In order to help you clarify your thoughts on what you want to get out of your collegiate experience as a math major, here are some questions to ask yourself:

  • Why do I like mathematics? What is it about math that attracts me to majoring in mathematics?
  • What type of mathematics do I like? Do I like the computational aspect? The rigor and logic? The problem solving experience? The theoretical aspect? Which content areas interest me?
  • What do I want to do for a career? Do I want to teach, or do I want pursue other avenues? If you want to teach, then:
    • what age group(s) do you want to teach? PreK, 1-6, 6-9, 9-12, college?
    • do you want to teach just mathematics, or do you want to have the flexibility to teach other fields as well?

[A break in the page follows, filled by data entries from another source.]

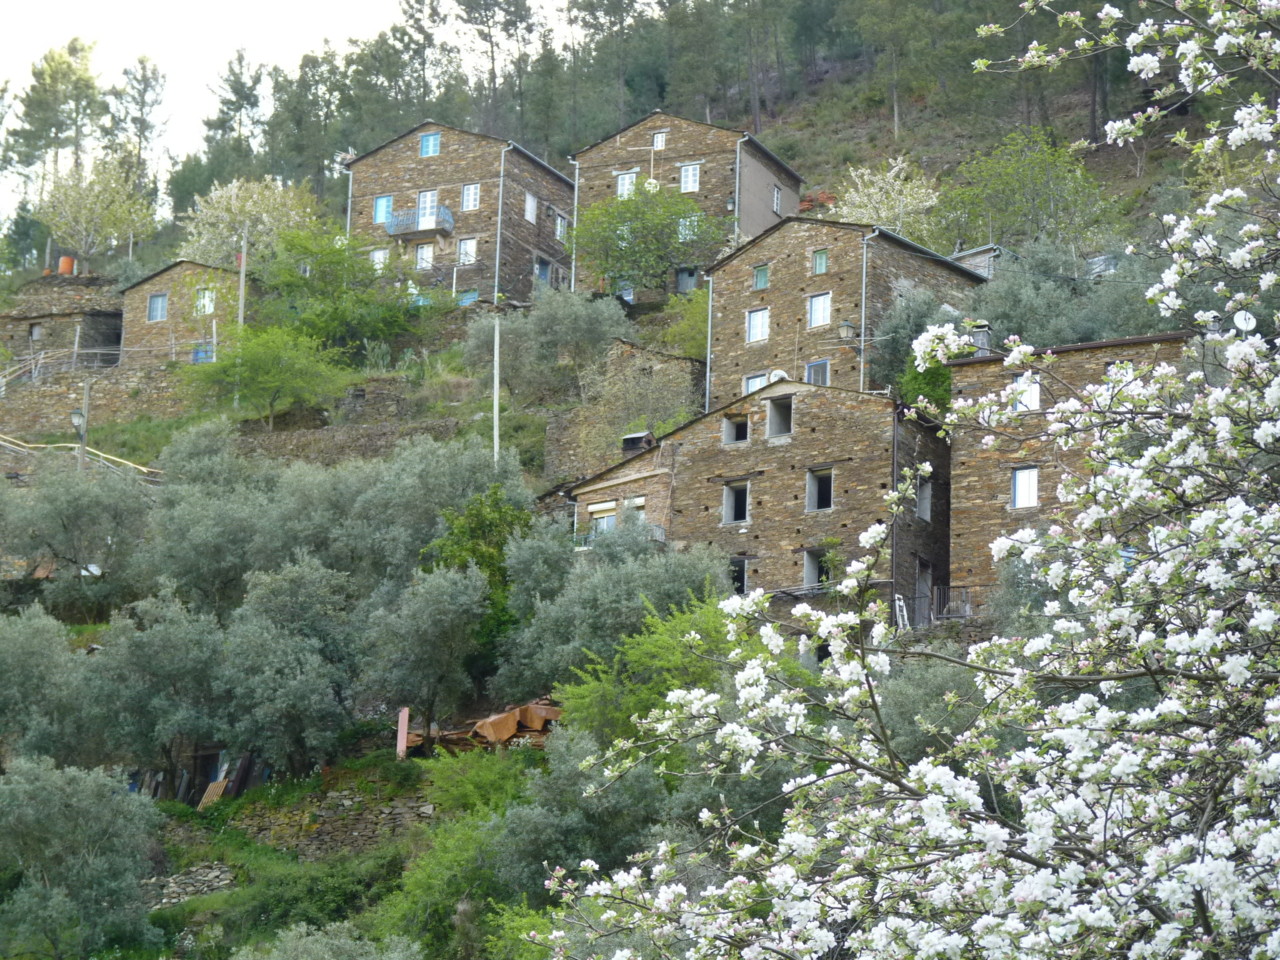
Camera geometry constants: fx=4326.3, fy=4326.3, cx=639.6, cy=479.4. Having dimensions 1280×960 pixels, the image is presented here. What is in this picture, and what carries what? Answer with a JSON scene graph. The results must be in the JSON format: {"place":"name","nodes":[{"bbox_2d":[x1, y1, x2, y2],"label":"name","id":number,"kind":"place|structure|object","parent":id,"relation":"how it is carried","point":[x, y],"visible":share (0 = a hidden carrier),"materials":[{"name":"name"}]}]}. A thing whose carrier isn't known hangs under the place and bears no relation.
{"place":"outdoors","nodes":[
{"label":"outdoors","id":0,"kind":"place"},
{"bbox_2d":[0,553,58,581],"label":"roof","id":1,"kind":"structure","parent":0,"point":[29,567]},
{"bbox_2d":[1,273,124,373],"label":"stone house","id":2,"kind":"structure","parent":0,"point":[104,321],"materials":[{"name":"stone"}]},
{"bbox_2d":[29,322,42,341],"label":"window","id":3,"kind":"structure","parent":2,"relation":"in","point":[35,332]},
{"bbox_2d":[58,256,75,275],"label":"orange barrel","id":4,"kind":"object","parent":2,"relation":"on","point":[64,262],"visible":0.64,"materials":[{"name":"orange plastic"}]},
{"bbox_2d":[0,360,197,436],"label":"stone wall","id":5,"kind":"structure","parent":0,"point":[41,396],"materials":[{"name":"brown stone"}]},
{"bbox_2d":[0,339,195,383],"label":"railing","id":6,"kind":"object","parent":5,"relation":"attached to","point":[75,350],"visible":0.72,"materials":[{"name":"metal"}]},
{"bbox_2d":[119,258,251,367],"label":"stone house","id":7,"kind":"structure","parent":0,"point":[165,275],"materials":[{"name":"brown stone"}]},
{"bbox_2d":[148,293,168,322],"label":"window","id":8,"kind":"structure","parent":7,"relation":"in","point":[160,299],"materials":[{"name":"blue"}]},
{"bbox_2d":[192,342,213,363],"label":"window","id":9,"kind":"structure","parent":7,"relation":"in","point":[200,356],"materials":[{"name":"blue"}]},
{"bbox_2d":[196,287,215,316],"label":"window","id":10,"kind":"structure","parent":7,"relation":"in","point":[205,299],"materials":[{"name":"white"}]},
{"bbox_2d":[149,861,237,908],"label":"stone wall","id":11,"kind":"structure","parent":0,"point":[202,877],"materials":[{"name":"grey stone"}]},
{"bbox_2d":[0,0,551,213],"label":"sky","id":12,"kind":"structure","parent":0,"point":[292,4],"materials":[{"name":"white"}]},
{"bbox_2d":[174,773,433,857],"label":"stone wall","id":13,"kind":"structure","parent":0,"point":[321,829],"materials":[{"name":"grey stone"}]},
{"bbox_2d":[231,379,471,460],"label":"stone wall","id":14,"kind":"structure","parent":0,"point":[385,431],"materials":[{"name":"grey stone"}]},
{"bbox_2d":[344,119,573,305],"label":"stone house","id":15,"kind":"structure","parent":0,"point":[449,146],"materials":[{"name":"brown stone"}]},
{"bbox_2d":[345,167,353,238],"label":"drainpipe","id":16,"kind":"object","parent":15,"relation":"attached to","point":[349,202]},
{"bbox_2d":[370,246,388,270],"label":"window","id":17,"kind":"structure","parent":15,"relation":"in","point":[377,256],"materials":[{"name":"white"}]},
{"bbox_2d":[373,195,392,224],"label":"window","id":18,"kind":"structure","parent":15,"relation":"in","point":[382,203],"materials":[{"name":"blue wood"}]},
{"bbox_2d":[385,204,454,240],"label":"balcony","id":19,"kind":"structure","parent":15,"relation":"attached to","point":[446,227],"materials":[{"name":"metal"}]},
{"bbox_2d":[414,241,434,269],"label":"window","id":20,"kind":"structure","parent":15,"relation":"in","point":[425,251],"materials":[{"name":"white"}]},
{"bbox_2d":[417,189,437,230],"label":"balcony door","id":21,"kind":"structure","parent":15,"relation":"in","point":[422,205],"materials":[{"name":"white wood"}]},
{"bbox_2d":[419,131,440,157],"label":"window","id":22,"kind":"structure","parent":15,"relation":"in","point":[425,146],"materials":[{"name":"blue"}]},
{"bbox_2d":[456,289,477,306],"label":"window","id":23,"kind":"structure","parent":15,"relation":"in","point":[465,302],"materials":[{"name":"blue"}]},
{"bbox_2d":[457,237,477,265],"label":"window","id":24,"kind":"structure","parent":15,"relation":"in","point":[462,248],"materials":[{"name":"white"}]},
{"bbox_2d":[461,182,480,210],"label":"window","id":25,"kind":"structure","parent":15,"relation":"in","point":[470,197],"materials":[{"name":"white"}]},
{"bbox_2d":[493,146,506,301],"label":"drainpipe","id":26,"kind":"object","parent":15,"relation":"attached to","point":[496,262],"visible":0.75,"materials":[{"name":"grey metal"}]},
{"bbox_2d":[524,192,537,223],"label":"window","id":27,"kind":"structure","parent":15,"relation":"in","point":[531,205],"materials":[{"name":"white"}]},
{"bbox_2d":[534,256,551,284],"label":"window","id":28,"kind":"structure","parent":15,"relation":"in","point":[541,270],"materials":[{"name":"blue"}]},
{"bbox_2d":[555,214,568,241],"label":"window","id":29,"kind":"structure","parent":15,"relation":"in","point":[557,224],"materials":[{"name":"white"}]},
{"bbox_2d":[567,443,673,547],"label":"stone house","id":30,"kind":"structure","parent":0,"point":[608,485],"materials":[{"name":"brown stone"}]},
{"bbox_2d":[541,338,703,478],"label":"stone wall","id":31,"kind":"structure","parent":0,"point":[655,367],"materials":[{"name":"brown stone"}]},
{"bbox_2d":[0,2,1270,959],"label":"hillside","id":32,"kind":"structure","parent":0,"point":[1093,165],"materials":[{"name":"green plant"}]},
{"bbox_2d":[0,605,91,766],"label":"olive tree","id":33,"kind":"object","parent":32,"relation":"on","point":[41,654],"visible":0.94,"materials":[{"name":"green plant"}]},
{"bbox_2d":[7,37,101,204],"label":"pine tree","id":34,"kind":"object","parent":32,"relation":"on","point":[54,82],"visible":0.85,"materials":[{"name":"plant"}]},
{"bbox_2d":[1,458,154,616],"label":"olive tree","id":35,"kind":"object","parent":32,"relation":"on","point":[104,555],"visible":0.95,"materials":[{"name":"green plant"}]},
{"bbox_2d":[0,434,160,475],"label":"wooden railing","id":36,"kind":"object","parent":32,"relation":"on","point":[70,445],"visible":0.72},
{"bbox_2d":[72,378,91,472],"label":"street lamp","id":37,"kind":"object","parent":32,"relation":"on","point":[83,434],"visible":0.63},
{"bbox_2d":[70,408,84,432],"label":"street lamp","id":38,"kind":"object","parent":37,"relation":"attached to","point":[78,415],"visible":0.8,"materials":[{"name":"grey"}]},
{"bbox_2d":[0,755,165,959],"label":"olive tree","id":39,"kind":"object","parent":32,"relation":"on","point":[88,805],"visible":0.99,"materials":[{"name":"green plant"}]},
{"bbox_2d":[82,562,102,577],"label":"satellite dish","id":40,"kind":"object","parent":32,"relation":"on","point":[91,568],"visible":0.72,"materials":[{"name":"white"}]},
{"bbox_2d":[35,153,156,263],"label":"blossoming tree","id":41,"kind":"object","parent":32,"relation":"on","point":[83,213],"visible":0.94,"materials":[{"name":"plant"}]},
{"bbox_2d":[107,54,169,198],"label":"pine tree","id":42,"kind":"object","parent":32,"relation":"on","point":[155,79],"visible":0.8,"materials":[{"name":"green plant"}]},
{"bbox_2d":[83,587,227,790],"label":"olive tree","id":43,"kind":"object","parent":32,"relation":"on","point":[181,635],"visible":0.92,"materials":[{"name":"green plant"}]},
{"bbox_2d":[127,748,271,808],"label":"planks","id":44,"kind":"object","parent":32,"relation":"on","point":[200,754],"visible":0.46,"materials":[{"name":"brown wood"}]},
{"bbox_2d":[197,779,226,808],"label":"wooden pallet","id":45,"kind":"object","parent":32,"relation":"on","point":[213,786],"visible":0.56,"materials":[{"name":"brown wood"}]},
{"bbox_2d":[200,51,268,180],"label":"pine tree","id":46,"kind":"object","parent":32,"relation":"on","point":[237,92],"visible":0.79,"materials":[{"name":"plant"}]},
{"bbox_2d":[237,230,248,328],"label":"utility pole","id":47,"kind":"object","parent":32,"relation":"on","point":[242,278],"visible":0.68,"materials":[{"name":"grey concrete"}]},
{"bbox_2d":[180,174,320,270],"label":"blossoming tree","id":48,"kind":"object","parent":32,"relation":"on","point":[234,203],"visible":0.83,"materials":[{"name":"plant"}]},
{"bbox_2d":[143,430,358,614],"label":"olive tree","id":49,"kind":"object","parent":32,"relation":"on","point":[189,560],"visible":0.77,"materials":[{"name":"green plant"}]},
{"bbox_2d":[184,324,349,429],"label":"green tree","id":50,"kind":"object","parent":32,"relation":"on","point":[253,396],"visible":0.98,"materials":[{"name":"green plant"}]},
{"bbox_2d":[221,557,362,775],"label":"olive tree","id":51,"kind":"object","parent":32,"relation":"on","point":[300,700],"visible":0.97,"materials":[{"name":"green plant"}]},
{"bbox_2d":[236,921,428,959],"label":"olive tree","id":52,"kind":"object","parent":32,"relation":"on","point":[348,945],"visible":0.99,"materials":[{"name":"green plant"}]},
{"bbox_2d":[254,226,426,357],"label":"green tree","id":53,"kind":"object","parent":32,"relation":"on","point":[385,324],"visible":0.93,"materials":[{"name":"green plant"}]},
{"bbox_2d":[396,707,409,759],"label":"post","id":54,"kind":"object","parent":32,"relation":"on","point":[401,746],"visible":0.75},
{"bbox_2d":[362,563,489,736],"label":"olive tree","id":55,"kind":"object","parent":32,"relation":"on","point":[430,617],"visible":0.98,"materials":[{"name":"green plant"}]},
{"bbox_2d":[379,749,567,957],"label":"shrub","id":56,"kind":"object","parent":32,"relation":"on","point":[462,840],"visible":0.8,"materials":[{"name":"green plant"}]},
{"bbox_2d":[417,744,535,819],"label":"shrub","id":57,"kind":"object","parent":32,"relation":"on","point":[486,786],"visible":0.65,"materials":[{"name":"green plant"}]},
{"bbox_2d":[420,481,535,662],"label":"green tree","id":58,"kind":"object","parent":32,"relation":"on","point":[496,523],"visible":0.63,"materials":[{"name":"green plant"}]},
{"bbox_2d":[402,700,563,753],"label":"pile","id":59,"kind":"object","parent":32,"relation":"on","point":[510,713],"visible":0.39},
{"bbox_2d":[453,0,537,131],"label":"pine tree","id":60,"kind":"object","parent":32,"relation":"on","point":[486,14],"visible":0.9,"materials":[{"name":"green plant"}]},
{"bbox_2d":[491,308,501,466],"label":"utility pole","id":61,"kind":"object","parent":32,"relation":"on","point":[496,431],"visible":0.76,"materials":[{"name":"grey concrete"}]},
{"bbox_2d":[458,285,632,403],"label":"olive tree","id":62,"kind":"object","parent":32,"relation":"on","point":[541,334],"visible":0.94,"materials":[{"name":"plant"}]},
{"bbox_2d":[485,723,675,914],"label":"olive tree","id":63,"kind":"object","parent":32,"relation":"on","point":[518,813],"visible":0.71,"materials":[{"name":"green plant"}]},
{"bbox_2d":[492,531,737,707],"label":"olive tree","id":64,"kind":"object","parent":32,"relation":"on","point":[626,579],"visible":0.75,"materials":[{"name":"green plant"}]},
{"bbox_2d":[569,181,728,295],"label":"tree","id":65,"kind":"object","parent":32,"relation":"on","point":[669,237],"visible":0.96,"materials":[{"name":"green plant"}]},
{"bbox_2d":[548,591,798,751],"label":"green tree","id":66,"kind":"object","parent":32,"relation":"on","point":[671,678],"visible":0.58,"materials":[{"name":"green plant"}]},
{"bbox_2d":[659,288,708,359],"label":"shrub","id":67,"kind":"object","parent":32,"relation":"on","point":[690,334],"visible":0.56,"materials":[{"name":"green plant"}]},
{"bbox_2d":[833,156,943,238],"label":"blossoming tree","id":68,"kind":"object","parent":32,"relation":"on","point":[891,176],"visible":0.8,"materials":[{"name":"plant"}]},
{"bbox_2d":[518,0,1278,959],"label":"flowering tree","id":69,"kind":"object","parent":32,"relation":"on","point":[1199,635],"visible":0.99,"materials":[{"name":"plant"}]},
{"bbox_2d":[893,594,909,632],"label":"ladder","id":70,"kind":"object","parent":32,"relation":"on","point":[902,603],"visible":0.72,"materials":[{"name":"white metal"}]},
{"bbox_2d":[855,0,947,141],"label":"pine tree","id":71,"kind":"object","parent":32,"relation":"on","point":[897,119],"visible":0.98,"materials":[{"name":"green plant"}]},
{"bbox_2d":[869,287,973,408],"label":"olive tree","id":72,"kind":"object","parent":32,"relation":"on","point":[897,332],"visible":0.51,"materials":[{"name":"green plant"}]},
{"bbox_2d":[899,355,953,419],"label":"shrub","id":73,"kind":"object","parent":32,"relation":"on","point":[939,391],"visible":0.35,"materials":[{"name":"green plant"}]},
{"bbox_2d":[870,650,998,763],"label":"olive tree","id":74,"kind":"object","parent":32,"relation":"on","point":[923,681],"visible":0.39,"materials":[{"name":"green plant"}]},
{"bbox_2d":[930,583,989,620],"label":"railing","id":75,"kind":"object","parent":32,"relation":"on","point":[944,587],"visible":0.45,"materials":[{"name":"black metal"}]},
{"bbox_2d":[936,129,1123,255],"label":"tree","id":76,"kind":"object","parent":32,"relation":"on","point":[997,211],"visible":0.9,"materials":[{"name":"green plant"}]},
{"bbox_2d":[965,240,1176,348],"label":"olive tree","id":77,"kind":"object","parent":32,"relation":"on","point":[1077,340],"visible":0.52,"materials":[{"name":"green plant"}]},
{"bbox_2d":[571,112,803,298],"label":"stone house","id":78,"kind":"structure","parent":0,"point":[589,170],"materials":[{"name":"brown stone"}]},
{"bbox_2d":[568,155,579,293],"label":"drainpipe","id":79,"kind":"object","parent":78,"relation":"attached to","point":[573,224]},
{"bbox_2d":[615,169,637,198],"label":"window","id":80,"kind":"structure","parent":78,"relation":"in","point":[626,181],"materials":[{"name":"white"}]},
{"bbox_2d":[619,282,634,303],"label":"window","id":81,"kind":"structure","parent":78,"relation":"in","point":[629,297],"materials":[{"name":"blue"}]},
{"bbox_2d":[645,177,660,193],"label":"satellite dish","id":82,"kind":"object","parent":78,"relation":"attached to","point":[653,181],"visible":0.74,"materials":[{"name":"white"}]},
{"bbox_2d":[652,131,666,150],"label":"window","id":83,"kind":"structure","parent":78,"relation":"in","point":[658,143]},
{"bbox_2d":[675,266,697,293],"label":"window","id":84,"kind":"structure","parent":78,"relation":"in","point":[685,278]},
{"bbox_2d":[678,214,698,240],"label":"window","id":85,"kind":"structure","parent":78,"relation":"in","point":[685,232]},
{"bbox_2d":[679,161,700,193],"label":"window","id":86,"kind":"structure","parent":78,"relation":"in","point":[690,168],"materials":[{"name":"white wood"}]},
{"bbox_2d":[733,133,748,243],"label":"drainpipe","id":87,"kind":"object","parent":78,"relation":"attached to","point":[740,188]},
{"bbox_2d":[771,183,782,212],"label":"window","id":88,"kind":"structure","parent":78,"relation":"in","point":[777,192],"materials":[{"name":"white wood"}]},
{"bbox_2d":[567,377,948,627],"label":"stone house","id":89,"kind":"structure","parent":0,"point":[764,477],"materials":[{"name":"brown stone"}]},
{"bbox_2d":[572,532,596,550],"label":"balcony railing","id":90,"kind":"object","parent":89,"relation":"attached to","point":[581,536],"visible":0.33,"materials":[{"name":"white metal"}]},
{"bbox_2d":[587,501,616,532],"label":"window","id":91,"kind":"structure","parent":89,"relation":"in","point":[592,509],"materials":[{"name":"white"}]},
{"bbox_2d":[571,521,666,551],"label":"balcony","id":92,"kind":"structure","parent":89,"relation":"attached to","point":[661,531],"materials":[{"name":"metal"}]},
{"bbox_2d":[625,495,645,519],"label":"window","id":93,"kind":"structure","parent":89,"relation":"in","point":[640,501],"materials":[{"name":"white"}]},
{"bbox_2d":[621,431,652,452],"label":"chimney","id":94,"kind":"object","parent":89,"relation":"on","point":[637,436],"visible":0.7,"materials":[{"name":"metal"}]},
{"bbox_2d":[723,481,749,524],"label":"window","id":95,"kind":"structure","parent":89,"relation":"in","point":[732,504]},
{"bbox_2d":[723,412,749,444],"label":"window","id":96,"kind":"structure","parent":89,"relation":"in","point":[732,434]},
{"bbox_2d":[728,557,747,595],"label":"window","id":97,"kind":"structure","parent":89,"relation":"in","point":[743,571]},
{"bbox_2d":[768,369,788,383],"label":"satellite dish","id":98,"kind":"object","parent":89,"relation":"on","point":[780,372],"visible":0.5,"materials":[{"name":"white metal"}]},
{"bbox_2d":[767,395,793,438],"label":"window","id":99,"kind":"structure","parent":89,"relation":"in","point":[777,404],"materials":[{"name":"grey"}]},
{"bbox_2d":[802,547,832,588],"label":"window","id":100,"kind":"structure","parent":89,"relation":"in","point":[809,566],"materials":[{"name":"grey"}]},
{"bbox_2d":[806,466,833,511],"label":"window","id":101,"kind":"structure","parent":89,"relation":"in","point":[825,490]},
{"bbox_2d":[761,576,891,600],"label":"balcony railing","id":102,"kind":"object","parent":89,"relation":"attached to","point":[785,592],"visible":0.57,"materials":[{"name":"metal"}]},
{"bbox_2d":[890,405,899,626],"label":"drainpipe","id":103,"kind":"object","parent":89,"relation":"attached to","point":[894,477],"visible":0.74,"materials":[{"name":"grey metal"}]},
{"bbox_2d":[914,558,932,628],"label":"door","id":104,"kind":"structure","parent":89,"relation":"in","point":[923,576],"materials":[{"name":"grey wood"}]},
{"bbox_2d":[915,475,932,521],"label":"window","id":105,"kind":"structure","parent":89,"relation":"in","point":[923,512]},
{"bbox_2d":[708,216,977,403],"label":"stone house","id":106,"kind":"structure","parent":0,"point":[724,294],"materials":[{"name":"brown stone"}]},
{"bbox_2d":[704,271,714,413],"label":"drainpipe","id":107,"kind":"object","parent":106,"relation":"attached to","point":[708,340],"visible":0.68,"materials":[{"name":"grey metal"}]},
{"bbox_2d":[742,371,770,394],"label":"window","id":108,"kind":"structure","parent":106,"relation":"in","point":[751,380],"materials":[{"name":"white"}]},
{"bbox_2d":[746,307,769,343],"label":"window","id":109,"kind":"structure","parent":106,"relation":"in","point":[759,318],"materials":[{"name":"white"}]},
{"bbox_2d":[753,264,768,290],"label":"window","id":110,"kind":"structure","parent":106,"relation":"in","point":[759,281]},
{"bbox_2d":[805,358,829,385],"label":"window","id":111,"kind":"structure","parent":106,"relation":"in","point":[812,372],"materials":[{"name":"blue"}]},
{"bbox_2d":[807,291,831,328],"label":"window","id":112,"kind":"structure","parent":106,"relation":"in","point":[814,321],"materials":[{"name":"white"}]},
{"bbox_2d":[811,248,828,274],"label":"window","id":113,"kind":"structure","parent":106,"relation":"in","point":[820,264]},
{"bbox_2d":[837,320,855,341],"label":"street lamp","id":114,"kind":"object","parent":106,"relation":"attached to","point":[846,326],"visible":0.96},
{"bbox_2d":[860,230,868,391],"label":"drainpipe","id":115,"kind":"object","parent":106,"relation":"attached to","point":[865,248],"visible":0.7,"materials":[{"name":"grey metal"}]},
{"bbox_2d":[949,244,1006,279],"label":"house","id":116,"kind":"structure","parent":0,"point":[981,270],"materials":[{"name":"grey stone"}]},
{"bbox_2d":[944,331,1193,609],"label":"stone house","id":117,"kind":"structure","parent":0,"point":[968,455],"materials":[{"name":"brown stone"}]},
{"bbox_2d":[969,322,992,356],"label":"chimney","id":118,"kind":"object","parent":117,"relation":"on","point":[981,337],"visible":0.64,"materials":[{"name":"grey"}]},
{"bbox_2d":[1011,465,1038,508],"label":"window","id":119,"kind":"structure","parent":117,"relation":"in","point":[1018,493],"materials":[{"name":"white"}]},
{"bbox_2d":[1010,374,1040,411],"label":"window","id":120,"kind":"structure","parent":117,"relation":"in","point":[1037,404],"materials":[{"name":"white wood"}]},
{"bbox_2d":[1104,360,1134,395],"label":"window","id":121,"kind":"structure","parent":117,"relation":"in","point":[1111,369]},
{"bbox_2d":[1233,309,1257,334],"label":"satellite dish","id":122,"kind":"object","parent":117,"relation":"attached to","point":[1241,321],"visible":0.66,"materials":[{"name":"white metal"}]}
]}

  • If you are not interested in a career in teaching, then: are you interested in a career in business, industry, government, nonprofits, other alternatives?
  • How much education do I want to complete? Bachelors, Masters, or Ph.D.? Do I want to enter the work force right after graduation with the option to pursue graduate work later?
  • What do I need to do in order to further my career prospects?
  • What should I be doing academically to further my goals? Should I pick up a minor in another area? Should I try to double major?
  • What extracurriculars should I become involved in to further my goals? For example, should I get involved with the math club? Should I participate in the MCM Modeling Competition?
  • What types of work experience should I try to get to further my goals? Should I consider volunteer work experiences such as tutoring? Should I consider internships?
  • What organizations should I become involved in? What conferences or meetings might it be helpful to attend?